Он потянулся к панаме ногою, ловко, будто футболист, поддел ее, подцепил пальцами и нахлобучил на голову. Правильно сделал: солнышко хоть и затянуто глинистой дымкой, и свет от него мутный, но все это — только внешнее, обманчивое. Напечь может так, что мозги в черепушке вскипят, словно в кастрюльке. Пискнул Матвеенков, округлил глаза и в ту же секунду припал грудью к земле, дал автоматную очередь: из-за дувала опять кто-то высунулся.

— Скорее, товарищ сержант! — Матвеенков закашлялся, поперхнувшись пылью.

А Князев, похоже, не слышал его — он вдруг прокричал что-то тягучее, чужое, лишенное слов: маленький человечек, обитавший в глазах Наджмсамы, вдруг скорчился обреченно, усох от боли и неверия, превращаясь в крохотную пылинку, а потом и вовсе пропал, слизнутый с чистой поверхности холодной мутью. Из-под бинта, который Князев уже затягивал узлом под мышкой, выбилась струйка крови и тут же мертво увяла.

— Наджмсама! — пугаясь того, что увидел, выкрикнул Князев. Он не верил в происходящее, не верил в то, что Наджмсама может умереть. — Наджмсама! — закусил передними зубами нижнюю губу, вгрызся в нее, сжался — он буквально на глазах начал стареть, хиреть, превращаться в самого настоящего старичка. — Наджмсама!

Он выпустил ее из рук, и Наджмсама медленно, надломленно, как-то тряпично, будто птица, которую подшибли палкой, повалилась, головою, самим лицом ткнулась в землю, лицо накрыла копна волос, рука мертво упала в пыль.
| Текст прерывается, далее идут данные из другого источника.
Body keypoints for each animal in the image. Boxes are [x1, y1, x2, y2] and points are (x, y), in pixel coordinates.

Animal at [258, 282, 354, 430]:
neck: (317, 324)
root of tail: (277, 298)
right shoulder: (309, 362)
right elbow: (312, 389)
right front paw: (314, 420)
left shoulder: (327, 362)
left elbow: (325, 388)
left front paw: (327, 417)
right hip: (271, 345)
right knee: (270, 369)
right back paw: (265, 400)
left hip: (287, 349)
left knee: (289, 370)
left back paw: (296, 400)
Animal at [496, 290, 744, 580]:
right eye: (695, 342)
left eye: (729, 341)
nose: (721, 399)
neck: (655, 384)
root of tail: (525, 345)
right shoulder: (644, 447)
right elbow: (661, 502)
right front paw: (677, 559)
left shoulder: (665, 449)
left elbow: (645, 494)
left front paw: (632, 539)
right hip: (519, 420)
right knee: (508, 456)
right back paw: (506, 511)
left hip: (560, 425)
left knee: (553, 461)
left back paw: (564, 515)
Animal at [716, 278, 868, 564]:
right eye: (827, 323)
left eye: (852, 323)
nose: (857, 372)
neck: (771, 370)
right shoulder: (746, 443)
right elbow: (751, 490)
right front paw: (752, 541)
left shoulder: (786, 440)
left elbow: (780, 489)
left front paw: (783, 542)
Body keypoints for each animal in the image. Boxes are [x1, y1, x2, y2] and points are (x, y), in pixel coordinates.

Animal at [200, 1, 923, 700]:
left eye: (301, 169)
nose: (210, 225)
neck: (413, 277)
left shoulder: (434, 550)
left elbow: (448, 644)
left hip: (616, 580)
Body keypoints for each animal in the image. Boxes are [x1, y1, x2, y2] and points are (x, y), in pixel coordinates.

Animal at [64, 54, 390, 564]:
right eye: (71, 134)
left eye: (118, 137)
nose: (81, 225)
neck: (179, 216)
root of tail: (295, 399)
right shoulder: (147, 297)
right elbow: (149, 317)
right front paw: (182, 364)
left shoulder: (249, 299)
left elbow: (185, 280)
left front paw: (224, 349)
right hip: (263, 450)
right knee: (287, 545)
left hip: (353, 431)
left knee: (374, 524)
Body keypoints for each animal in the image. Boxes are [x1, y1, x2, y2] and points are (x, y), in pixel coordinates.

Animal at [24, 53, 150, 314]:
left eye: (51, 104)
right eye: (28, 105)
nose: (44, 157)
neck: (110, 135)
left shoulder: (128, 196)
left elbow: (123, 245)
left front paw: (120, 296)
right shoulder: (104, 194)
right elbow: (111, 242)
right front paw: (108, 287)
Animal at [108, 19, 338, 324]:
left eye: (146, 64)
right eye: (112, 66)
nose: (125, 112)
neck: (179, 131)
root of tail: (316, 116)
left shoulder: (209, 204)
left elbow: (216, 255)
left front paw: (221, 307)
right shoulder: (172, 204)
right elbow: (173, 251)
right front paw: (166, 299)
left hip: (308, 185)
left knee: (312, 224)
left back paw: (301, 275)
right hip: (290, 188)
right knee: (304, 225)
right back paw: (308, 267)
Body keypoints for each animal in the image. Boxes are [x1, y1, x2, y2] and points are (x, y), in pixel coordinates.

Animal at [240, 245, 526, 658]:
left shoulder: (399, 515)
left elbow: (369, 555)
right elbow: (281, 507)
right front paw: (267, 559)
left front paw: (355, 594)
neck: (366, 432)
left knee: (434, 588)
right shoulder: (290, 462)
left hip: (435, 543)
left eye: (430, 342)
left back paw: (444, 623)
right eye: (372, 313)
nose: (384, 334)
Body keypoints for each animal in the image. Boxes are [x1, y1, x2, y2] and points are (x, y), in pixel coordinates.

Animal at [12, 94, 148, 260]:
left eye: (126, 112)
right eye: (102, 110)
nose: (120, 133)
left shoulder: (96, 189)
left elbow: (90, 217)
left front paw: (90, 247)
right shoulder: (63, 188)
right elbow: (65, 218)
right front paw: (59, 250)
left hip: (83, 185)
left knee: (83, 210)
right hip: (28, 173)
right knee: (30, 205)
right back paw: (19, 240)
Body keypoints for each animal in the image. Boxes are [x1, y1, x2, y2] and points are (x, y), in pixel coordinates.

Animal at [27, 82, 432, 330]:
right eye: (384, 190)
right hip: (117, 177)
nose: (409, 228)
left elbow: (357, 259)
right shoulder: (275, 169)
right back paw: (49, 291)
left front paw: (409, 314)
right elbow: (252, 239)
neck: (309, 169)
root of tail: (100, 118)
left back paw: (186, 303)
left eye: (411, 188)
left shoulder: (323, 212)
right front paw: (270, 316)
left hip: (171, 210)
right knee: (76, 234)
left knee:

— Наджмсама! Наджмсама, очнись! Что с тобою? — кричал Князев, стараясь наполнить свой крик бодростью, обмануть происходящее — ничего, мол, страшного, все пройдет — и боль пройдет, и рана затянется, и… Эх, повернуть бы время вспять, уйти хотя бы во вчерашний день — они бы выступили навстречу банде, дали бы бой за пределами городка, превратили бы душманов в труху, в сор — одни бы лохмотья от них остались. Если бы да кабы, но не дано. — Наджмсама, что же ты… Очнись! Князев затряс Наджмсаму за плечо, постарался перевернуть, но тело Наджмсамы, покорное, безвольное, окончательно обмякшее, не слушалось, рука ездила по твердой, испятнанной кровью земле, и Князев невольно морщился: больно же! Больно… Он захотел снова выкрикнуть: «Наджмсама!» — но не услышал своего голоса — вместо него где-то далеко-далеко прозвучал выстрел, гулкий, совершенно не сплющенный расстоянием, — выстрел был, а крика не было, и Князев горько удивился: что же такое происходит?

Рядом, отвечая на этот далекий выстрел, ударил из автомата Матвеенков, но Князев уже этой очереди не слышал, он слышал только звук выстрела. Его тело подбросило — настолько был сильным удар, он ткнулся головою в землю, угодил лбом в кровь Наджмсамы и завалился набок.

Последнее, что Князев увидел, была какая-то очень добрая — пожалуй, самая добрая картинка из детства, нечто очень материальное, естественное, как вся наша жизнь: дымная от утреннего холода большая река, розовый полог неба, в котором вот-вот должен появиться большой светящийся шар, и он, стоящий у самой воды с удочкой в руках. Рядом в ведерке плескалась рыба — улов был неплохим, и на уху рыбешки хватало, и на жарево, — по воде плыли птицы мартыны, опрятные, с лощеным пером и печально опущенными головками, потом, вспугнутые каким-то далеким хлопком, очень схожим с выстрелом, который Князев только что слышал, поднялись, заплакали на лету дребезжащими детскими голосами «и-и-и, и-и-и, и-и-и», полетели прямо на Князева, все ближе, ближе и ближе, вот собьют сейчас его с ног, но воздух вдруг начал густеть, обращаться в липкий вазелин, мартынам лететь сделалось тяжело, они забарахтались, увязли, закричали надрывно, обреченно, уменьшились на глазах, съедаемые этим страшным вазелином, и вскоре исчезли совсем. Будто их и не было. А он, Князев, был, и Волга была, и удочка в руках, и ведерко с уловом, стоящее рядом, все это было. А мартынов, которые оказались злыми птицами, хотя и имели безобидную милую внешность и детские, с тоскою, хватающие за душу крики, не было.